Postlasik eyes are a particular example of eyes that are not “average,” in part because the corneal power of the post-lasik eye has been modified by lasik surgery. A factor that causes difficulty in obtaining an optimal IOL power outcome for the post-lasik eye is the corneal power (K) in the regression formulas above, which is often incorrectly measured by topographers or keratometers after a lasik procedure. Additionally, the decoupling that occurs between the anterior and posterior corneal radius after lasik makes the effective index calculated for “average” patients inaccurate for postlasik eyes. Thus, it is well known that regression formulas do not typically provide a recommended IOL power that will produce the desired refractive outcome for post-lasik patients and thus regular regression formulas cannot be directly applied to this population without modification.
Moreover, it has been widely reported that the lasik procedure may typically generate large amounts of corneal aberrations. This may be inferred because post-lasik patients typically present higher amounts of corneal aberrations, likely due to the lasik surgery, than would an “average” patient. Such aberrations should not be excluded in IOL power predictions if the desired refractive outcome is to be obtained. Currently, aberrations are not incorporated in regression formulas, which are instead based on paraxial optics as discussed above.
The importance of corneal aberrations in IOL power calculations has been demonstrated in, for example, Application 61/375,657 filed on Aug. 20, 2010 entitled “Apparatus, System and Method for an Empirically-Based, Customized Intraocular Lens Power Calculation”. The ray tracing approach is based on the exact solution of Snell's law for all of the rays passing through the ocular surfaces placed in positions defined by biometric measurements. This is a personalized model, where all the patient's biometric measurements are considered, in contrast with regression formulas, which are based on averages. In this customized model, all corneal aberrations can also be introduced, thus making it applicable for both normal and postlasik patients, for example.
FIG. 2 shows the residual refraction (SE meaning spherical equivalent) achieved by different approaches including the SRK/T as well as the ray tracing approach with and without corneal aberrations for 17 normal patients. Because of the small amount of aberrations, the impact on IOL power calculation is limited.

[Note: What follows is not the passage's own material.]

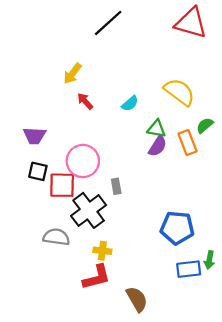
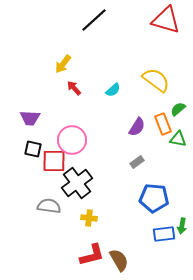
green triangle: (156, 129) -> (178, 139), moved
gray rectangle: (116, 186) -> (137, 162), moved, turned 64
red L-shape: (97, 277) -> (92, 255), moved

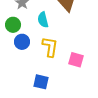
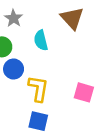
yellow L-shape: (50, 47) -> (38, 89), moved

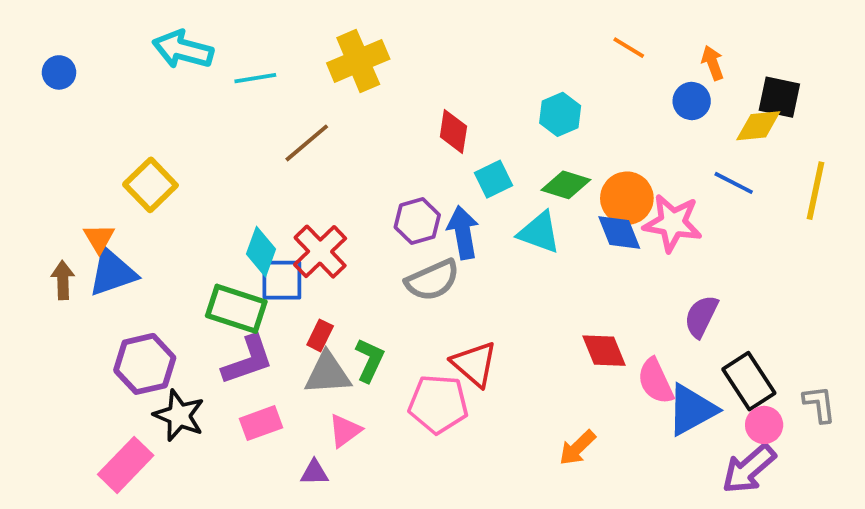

FIG. 3 shows the improvement in IOL power prediction considering corneal aberration (custom+ab) in the ray tracing approach with respect to the current state of the art in IOL power calculation for postlasik eyes (double K) and also with the same ray tracing procedure without considering corneal wavefront aberrations for 12 patients. FIG. 4 reveals that this improvement is related to the lower standard deviation, so IOL power calculations can be more predictable and accurate when corneal aberrations are considered. FIG. 5 discloses that the improvement in the accuracy of IOL power calculations considering corneal aberrations is mainly due to spherical aberration (z12), since this parameter is highly correlated with the difference in IOL power prediction with and without considering corneal aberrations (CWA_influence).
Although ray tracing may be the most theoretically accurate way to calculate IOL power, all inputs must be very accurate, since there is not an A constant to optimize in case of errors or bias. Another disadvantage of this procedure is that is relatively slow, since the area under the radial MTF is used as an optimized parameter and the computation for this parameter takes time.
Thus, the need exists for an apparatus, system and method that provide greater accuracy in predicting optimal IOL power for particular patients using regression theory, for eyes inside and outside the “average” range.